Das „Studentenheim“ war jedoch nicht bloß Treffpunkt und Mensa, sondern auch ein Verwaltungsstandort für viele FürsorgeLeistungen. Unter „Einzelfürsorge“ fielen u. a. die Verteilung von vergünstigten Essensmarken an bedürftige Studierende und die Gewährung von Freitischen, die über Spenden finanziert wurden. Insbesondere lungenkranken Studierenden wurden Kur- und Sanatoriumsaufenthalte ermöglicht. Den jüngeren Studierenden wurde hingegen durch „Arbeitsvermittlung“ geholfen. Auf diese Weise erhielten sie die Möglichkeit, „durch eigene Arbeit neben [ihrem] Studium im Semester oder in den Ferien in Fabrik oder Kontor [ihren] Unterhalt zu verdienen“ [Darmstädter Hochschulführer 1922/23, S. 57].

Die Studierenden sammelten wertvolle Erfahrungen und setzten ihr Studienwissen praktisch um. In den Werkstattbetrieben der Wirtschaftshilfe, zum Beispiel der „Druckerei- und Schreibmaschinenlehrstube“, konnten zukünftige Akademiker praktische Tätigkeiten erlernen. Von der Gründung der „Darlehenskasse“ im Jahr 1923 profitierten damals vor allem Studierende, die kurz vor ihrem Studienabschluss standen.

§ Daten zur Auswertung:
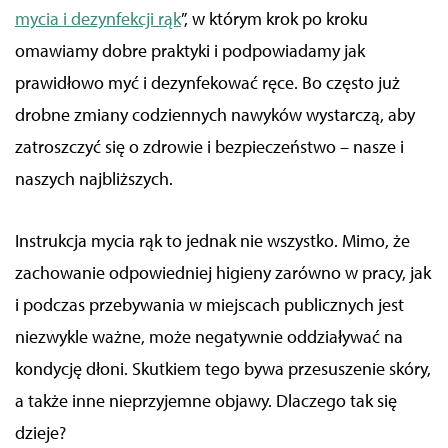
mycia i dezynfekcji rąk
”, w którym krok po kroku
omawiamy dobre praktyki i podpowiadamy jak
prawidłowo myć i dezynfekować ręce. Bo często już
drobne zmiany codziennych nawyków wystarczą, aby
zatroszczyć się o zdrowie i bezpieczeństwo – nasze i
naszych najbliższych.
Instrukcja mycia rąk to jednak nie wszystko. Mimo, że
zachowanie odpowiedniej higieny zarówno w
pracy
, jak
i podczas przebywania w miejscach publicznych jest
niezwykle ważne, może negatywnie oddziaływać na
kondycję dłoni. Skutkiem tego
bywa
przesuszenie skóry,
a także inne nieprzyjemne objawy. Dlaczego tak się
dzieje?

§ Ihre Aufgabe:
Prüfen Sie, ob die folgenden Aussagen mit dem Auszug über das Studentenheim übereinstimmen, und belegen Sie jede Antwort mit „ja“ oder „nein“ und den entscheidenden Worten des Auszugs als wörtlichem Zitat. (a) Die Freitische wurden über Spenden finanziert. (b) Die Arbeitsvermittlung war vor allem für lungenkranke Studierende gedacht. (c) Von der Darlehenskasse profitierten vor allem Studienanfänger.

§ Ihre Antwort:
(a) Ja: „die Gewährung von Freitischen, die über Spenden finanziert wurden“
(b) Nein: „Den jüngeren Studierenden wurde hingegen durch „Arbeitsvermittlung“ geholfen.“
(c) Nein: „vor allem Studierende, die kurz vor ihrem Studienabschluss standen“